Aller Märchenhaftigkeit zum Trotz begeht der Zweiteiler „Das Mädchen mit dem indischen Smaragd“ nicht den Fehler, Indien zu verklären, im Gegenteil; das menschenverachtende Kastensystem ist ein entscheidender Bestandteil der Handlung, die letztlich sogar Züge eines Krimis trägt; die Darstellung der Slums hat nichts von Elendstourismus, auch diese Szenen sind unverzichtbar für das Geschehen. Zunächst aber scheint sich das Drehbuch von Natalie Scharf an den üblichen Mustern exotischer Romanzen zu orientieren: Lehrerin Annie Krüger (Stumph) erhält die Nachricht, dass ihr Vater in Indien verschwunden ist. Auf dem Flug in die Metropole Jaipur lernt sie einen adretten jungen Mann (Omar El-Saeidi) kennen, der sich später als Arun Singh, Sohn des früheren Maharadschas, entpuppt; fortan macht er Annie hartnäckig, aber charmant den Hof. Im Hotelzimmer ihres nach Angaben der Polizei bei einem Verkehrsunfall ums Leben gekommenen Vaters findet sie den letzten Willen ihrer kürzlich verstorbenen Mutter, die von einer „großen Sünde“ schreibt. Diverse Erlebnisse später muss Annie auf einem verfallenen Friedhof zutiefst schockiert erkennen, dass die Reise nach Indien ihr gesamtes Dasein auf den Kopf stellt: Annie Krüger ist vor über dreißig Jahren gestorben.
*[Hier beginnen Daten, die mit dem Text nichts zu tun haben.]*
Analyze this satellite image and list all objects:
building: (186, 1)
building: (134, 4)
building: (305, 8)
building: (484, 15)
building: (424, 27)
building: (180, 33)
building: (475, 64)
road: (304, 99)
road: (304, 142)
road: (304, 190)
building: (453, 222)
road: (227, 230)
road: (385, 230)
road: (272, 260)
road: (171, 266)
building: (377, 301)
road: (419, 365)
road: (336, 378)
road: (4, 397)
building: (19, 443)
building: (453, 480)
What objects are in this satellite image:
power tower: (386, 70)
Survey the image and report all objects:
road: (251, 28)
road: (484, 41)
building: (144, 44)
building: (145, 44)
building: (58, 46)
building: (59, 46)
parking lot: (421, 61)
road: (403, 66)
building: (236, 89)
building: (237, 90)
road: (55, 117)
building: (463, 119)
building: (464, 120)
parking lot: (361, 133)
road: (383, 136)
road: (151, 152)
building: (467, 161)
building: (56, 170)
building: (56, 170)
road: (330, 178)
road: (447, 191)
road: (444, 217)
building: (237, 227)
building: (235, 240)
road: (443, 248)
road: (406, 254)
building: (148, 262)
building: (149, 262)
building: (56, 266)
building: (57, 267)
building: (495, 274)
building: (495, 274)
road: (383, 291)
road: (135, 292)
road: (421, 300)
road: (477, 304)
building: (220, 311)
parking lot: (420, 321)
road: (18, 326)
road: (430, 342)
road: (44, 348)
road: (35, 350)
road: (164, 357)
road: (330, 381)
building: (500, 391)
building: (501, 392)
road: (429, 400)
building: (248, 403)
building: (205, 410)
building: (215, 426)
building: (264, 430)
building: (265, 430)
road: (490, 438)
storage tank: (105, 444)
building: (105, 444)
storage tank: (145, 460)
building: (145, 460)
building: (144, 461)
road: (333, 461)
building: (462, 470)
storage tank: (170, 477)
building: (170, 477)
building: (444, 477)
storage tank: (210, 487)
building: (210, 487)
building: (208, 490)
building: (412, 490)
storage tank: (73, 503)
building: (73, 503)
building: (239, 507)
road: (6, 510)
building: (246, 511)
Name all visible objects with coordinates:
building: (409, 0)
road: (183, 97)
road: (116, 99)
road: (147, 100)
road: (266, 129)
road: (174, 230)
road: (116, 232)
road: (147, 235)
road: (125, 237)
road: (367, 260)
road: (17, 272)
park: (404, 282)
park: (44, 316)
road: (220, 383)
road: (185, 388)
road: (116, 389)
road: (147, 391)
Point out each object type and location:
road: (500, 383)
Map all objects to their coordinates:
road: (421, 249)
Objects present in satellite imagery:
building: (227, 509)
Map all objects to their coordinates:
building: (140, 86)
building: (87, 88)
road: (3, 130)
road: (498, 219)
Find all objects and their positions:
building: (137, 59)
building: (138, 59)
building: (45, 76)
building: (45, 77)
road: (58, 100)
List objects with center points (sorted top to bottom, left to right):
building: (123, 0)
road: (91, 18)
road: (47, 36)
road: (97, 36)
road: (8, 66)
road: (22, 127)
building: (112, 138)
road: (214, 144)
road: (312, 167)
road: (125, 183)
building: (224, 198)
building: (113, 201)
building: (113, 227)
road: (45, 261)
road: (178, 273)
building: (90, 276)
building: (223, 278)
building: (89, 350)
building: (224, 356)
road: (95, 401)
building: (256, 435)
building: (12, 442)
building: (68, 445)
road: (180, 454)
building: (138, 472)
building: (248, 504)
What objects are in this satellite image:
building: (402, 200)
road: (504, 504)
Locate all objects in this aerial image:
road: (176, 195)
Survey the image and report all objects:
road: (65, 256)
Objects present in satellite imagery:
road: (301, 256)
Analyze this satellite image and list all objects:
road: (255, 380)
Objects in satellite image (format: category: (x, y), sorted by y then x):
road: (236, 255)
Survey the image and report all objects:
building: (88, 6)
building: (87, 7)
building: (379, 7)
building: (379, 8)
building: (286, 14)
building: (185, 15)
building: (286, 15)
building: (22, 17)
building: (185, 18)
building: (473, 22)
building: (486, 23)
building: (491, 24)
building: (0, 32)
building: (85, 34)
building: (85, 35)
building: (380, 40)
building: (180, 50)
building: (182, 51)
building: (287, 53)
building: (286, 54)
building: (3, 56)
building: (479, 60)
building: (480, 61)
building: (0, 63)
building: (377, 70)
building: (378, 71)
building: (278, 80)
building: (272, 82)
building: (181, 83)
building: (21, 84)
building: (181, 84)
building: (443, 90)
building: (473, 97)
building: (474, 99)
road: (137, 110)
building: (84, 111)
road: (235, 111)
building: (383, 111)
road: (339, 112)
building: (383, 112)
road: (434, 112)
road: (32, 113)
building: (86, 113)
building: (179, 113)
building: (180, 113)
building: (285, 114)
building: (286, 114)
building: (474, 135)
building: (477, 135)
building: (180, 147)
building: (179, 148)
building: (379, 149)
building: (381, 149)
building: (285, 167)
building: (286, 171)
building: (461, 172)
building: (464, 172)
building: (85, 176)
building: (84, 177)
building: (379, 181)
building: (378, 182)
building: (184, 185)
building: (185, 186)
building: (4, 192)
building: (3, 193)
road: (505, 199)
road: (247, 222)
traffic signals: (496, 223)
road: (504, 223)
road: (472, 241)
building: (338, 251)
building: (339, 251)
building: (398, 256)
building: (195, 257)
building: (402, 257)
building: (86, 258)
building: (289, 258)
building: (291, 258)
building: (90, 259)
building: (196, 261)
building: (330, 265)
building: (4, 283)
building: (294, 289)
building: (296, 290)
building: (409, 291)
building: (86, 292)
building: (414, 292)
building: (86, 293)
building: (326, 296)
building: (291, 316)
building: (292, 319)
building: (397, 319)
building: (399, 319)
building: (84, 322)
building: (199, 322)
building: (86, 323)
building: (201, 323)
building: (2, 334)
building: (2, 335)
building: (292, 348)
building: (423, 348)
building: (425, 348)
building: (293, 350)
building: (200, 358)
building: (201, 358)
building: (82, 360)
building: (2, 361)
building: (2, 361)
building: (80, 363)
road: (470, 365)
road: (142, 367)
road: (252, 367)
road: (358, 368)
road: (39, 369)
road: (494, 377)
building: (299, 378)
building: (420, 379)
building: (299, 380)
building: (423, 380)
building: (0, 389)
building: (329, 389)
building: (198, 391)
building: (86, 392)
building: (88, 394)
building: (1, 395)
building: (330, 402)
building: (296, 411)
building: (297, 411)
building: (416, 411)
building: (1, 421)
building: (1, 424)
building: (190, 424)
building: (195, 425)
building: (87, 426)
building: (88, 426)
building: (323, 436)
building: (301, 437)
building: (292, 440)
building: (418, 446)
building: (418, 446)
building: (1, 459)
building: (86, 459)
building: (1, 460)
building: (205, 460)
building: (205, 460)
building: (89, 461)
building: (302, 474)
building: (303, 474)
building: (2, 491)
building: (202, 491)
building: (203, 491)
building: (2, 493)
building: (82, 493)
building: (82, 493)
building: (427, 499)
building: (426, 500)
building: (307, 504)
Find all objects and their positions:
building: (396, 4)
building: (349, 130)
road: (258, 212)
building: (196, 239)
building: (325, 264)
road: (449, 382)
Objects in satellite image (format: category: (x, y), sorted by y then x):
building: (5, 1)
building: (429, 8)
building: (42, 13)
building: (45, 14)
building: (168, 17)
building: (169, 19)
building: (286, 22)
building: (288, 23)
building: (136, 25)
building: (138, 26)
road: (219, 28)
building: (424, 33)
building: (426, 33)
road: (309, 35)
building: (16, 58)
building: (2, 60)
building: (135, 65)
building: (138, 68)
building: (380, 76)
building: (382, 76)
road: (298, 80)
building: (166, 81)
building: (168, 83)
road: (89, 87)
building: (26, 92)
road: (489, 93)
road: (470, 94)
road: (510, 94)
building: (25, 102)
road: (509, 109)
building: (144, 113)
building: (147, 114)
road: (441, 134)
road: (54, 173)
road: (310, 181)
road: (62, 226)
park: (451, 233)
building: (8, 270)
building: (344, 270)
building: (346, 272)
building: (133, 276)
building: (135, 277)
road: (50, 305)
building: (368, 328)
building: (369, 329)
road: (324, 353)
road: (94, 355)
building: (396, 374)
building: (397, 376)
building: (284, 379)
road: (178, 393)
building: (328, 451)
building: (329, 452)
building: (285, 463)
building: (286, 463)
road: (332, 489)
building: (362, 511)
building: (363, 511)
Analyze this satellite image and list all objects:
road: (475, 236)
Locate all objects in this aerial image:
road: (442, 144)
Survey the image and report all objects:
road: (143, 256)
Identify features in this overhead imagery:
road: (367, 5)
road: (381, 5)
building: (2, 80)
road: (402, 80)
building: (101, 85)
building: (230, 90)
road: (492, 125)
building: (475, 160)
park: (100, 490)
„Das Mädchen mit dem indischen Smaragd“ hat alles zu bieten, was man sich von einem romantischen Abenteuerfilm erhofft. Regisseur Michael Karen und sein Team haben in Jaipur wunderbare farbenfrohe Schauplätze gefunden, die Alexander Fischerkoesen zudem grandios fotografiert hat; allein das kunstvolle Licht ist ein Genuss. Ähnlich großartig ist die Musik von Siggi Müller, die perfekt zu den verschiedenen Stimmungen des Films passt und gerade in den dramatischen Momenten sehr präsent, aber nie übertrieben ist. Auch die Führung der Schauspieler ist ausgezeichnet. Omar El-Saeidi („Zimtstern und Halbmond“), ein gebürtiger Gießener, ist auch hier als „Love Interest“ sehenswert, zumal die Figur durchaus ihre Schattenseiten hat. Ungleich abgründiger ist die Rolle der undurchsichtigen Maharani angelegt, was Suzanne von Borsody weidlich nutzt, um der Figur der Märchenmutter die nötige Präsenz zu verleihen. Die einheimischen Darsteller sind gleichfalls gut ausgewählt.
Foto: ZDF / Fischerkoesen
Die Überraschung des Films aber ist Stephanie Stumph; zumindest für all jene, die ihre Karriere bislang vor allem auf den Ruhm ihres Vaters Wolfgang reduziert sahen. Dank einer Rolle, von der die meisten Schauspielerinnen nicht mal zu träumen wagen, hat sie hier endlich Gelegenheit zu zeigen, was sie kann. Sie macht das mit Bravour, zumal sie als Annie Krüger neben mehreren Verfolgungsjagden auch viele emotionale Momente zu bewältigen hat. Dass „Das Mädchen mit dem indischen Smaragd“ trotz einer Länge von 180 Minuten keinen Durchhänger hat, liegt vor allem am komplexen Buch, an der gelungenen Mischung aus spannenden und spirituellen Szenen, an der Inszenierung sowie an dem Augenschmaus, den der Film zu bieten hat; aber eben auch an der Hauptdarstellerin, die in fast jeder Szene zu sehen ist und das Werk mühelos trägt. Trotzdem ist der Star die Story. Selbst wenn man irgendwann ahnt, worauf die Auflösung der kriminalistischen Ebene hinauslaufen könnte, und man daher anders als Annie nicht aus allen Wolken fällt: Die Handlung sorgt immer wieder für Überraschungen; Annies wahre Identität ist nur eine davon. (Text-Stand: 22.10.2013)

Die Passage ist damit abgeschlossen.